Top Hackathon Prize Goes to Project Analyzing NYC Heat-Complaints
Thousands of New Yorkers complain each winter that their apartments are too cold. To make it easier to verify complaints and get relief, a group of student hackers developed a low-cost temperature sensor system that sends hourly updates to their servers at Heat Seek NYC.
A new feature, developed this past weekend at the Columbia Data Science Student Challenge, goes a step further by predicting where heat complaints are most likely to occur, potentially helping city officials prioritize investigations. Called GotHeat, the project was awarded the top prize at Columbia’s hackathon, hosted by the Data Science Institute and sponsored by Microsoft. The developers, Daniel Kronovet, Roberto Martin and Sam Guleff, each received a Microsoft Surface Pro tablet.
The team began by filtering the million or so heating complaints lodged with NYC’s 311 hotline over the last five years. The complaints originated from just 100,000 buildings, they discovered, many of them rent-stabilized and cross-listed in a separate database that included the building’s age, size and other attributes. They narrowed their dataset to these 43,000 rent-stabilized buildings to explore additional risk factors.
Separately, they developed a proxy for risk based on the number of apartments, total complaints and pattern of complaints over time. The attributes of buildings that scored in the top 40 percent were incorporated into their model as a generalized risk factor. Experimenting with other predictive features, they settled on ZIP code, building age and number of apartments. With those three inputs, their model infers whether any building in NYC is at risk for heat complaints.
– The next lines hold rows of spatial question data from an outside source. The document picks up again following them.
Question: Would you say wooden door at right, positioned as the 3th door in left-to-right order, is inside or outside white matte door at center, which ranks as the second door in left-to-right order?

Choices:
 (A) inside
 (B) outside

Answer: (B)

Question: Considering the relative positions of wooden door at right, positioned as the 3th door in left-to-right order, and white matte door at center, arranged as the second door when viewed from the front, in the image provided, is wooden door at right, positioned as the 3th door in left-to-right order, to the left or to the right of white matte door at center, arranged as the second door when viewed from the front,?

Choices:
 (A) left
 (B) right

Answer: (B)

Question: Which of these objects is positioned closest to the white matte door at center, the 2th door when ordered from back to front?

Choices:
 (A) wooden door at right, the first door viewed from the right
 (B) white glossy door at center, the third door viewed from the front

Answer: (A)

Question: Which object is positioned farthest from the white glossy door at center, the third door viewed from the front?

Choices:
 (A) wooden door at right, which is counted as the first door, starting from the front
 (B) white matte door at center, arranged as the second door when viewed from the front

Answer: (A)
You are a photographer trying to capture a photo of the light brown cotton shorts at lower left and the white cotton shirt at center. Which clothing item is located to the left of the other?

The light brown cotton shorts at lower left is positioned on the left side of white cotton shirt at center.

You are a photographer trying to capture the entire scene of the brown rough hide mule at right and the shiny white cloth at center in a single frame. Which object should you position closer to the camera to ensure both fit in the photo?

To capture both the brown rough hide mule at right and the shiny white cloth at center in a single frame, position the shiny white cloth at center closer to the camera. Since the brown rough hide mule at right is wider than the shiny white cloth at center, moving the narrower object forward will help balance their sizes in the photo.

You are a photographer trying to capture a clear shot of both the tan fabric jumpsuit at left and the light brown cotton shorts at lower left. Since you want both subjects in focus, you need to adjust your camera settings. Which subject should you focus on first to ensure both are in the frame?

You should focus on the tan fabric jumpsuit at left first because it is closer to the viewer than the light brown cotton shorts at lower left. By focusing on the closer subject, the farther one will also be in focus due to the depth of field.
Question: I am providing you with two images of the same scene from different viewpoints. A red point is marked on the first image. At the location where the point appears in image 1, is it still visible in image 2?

The 16 teams that competed over the weekend had 24 hours to come up with a working model. Most of GotHeat’s time was spent cleaning, joining and aggregating the data. “When we were ready to learn our classifier, [Microsoft’s machine learning service] Azure made it relatively easy to build, evaluate and deploy the model,” said Martin, a software engineer at Bloomberg studying for a master’s in Data Science at Columbia.
At 1 am on Sunday, the team decided to shift from trying to improve their model’s accuracy (then at 77 percent) to building a user platform. “It’s more product management than data science, but I think we won points with the crowd by having a working prototype of our tool,” said Kronovet, who is a master’s student in Columbia’s Quantitative Methods in the Social Sciences program.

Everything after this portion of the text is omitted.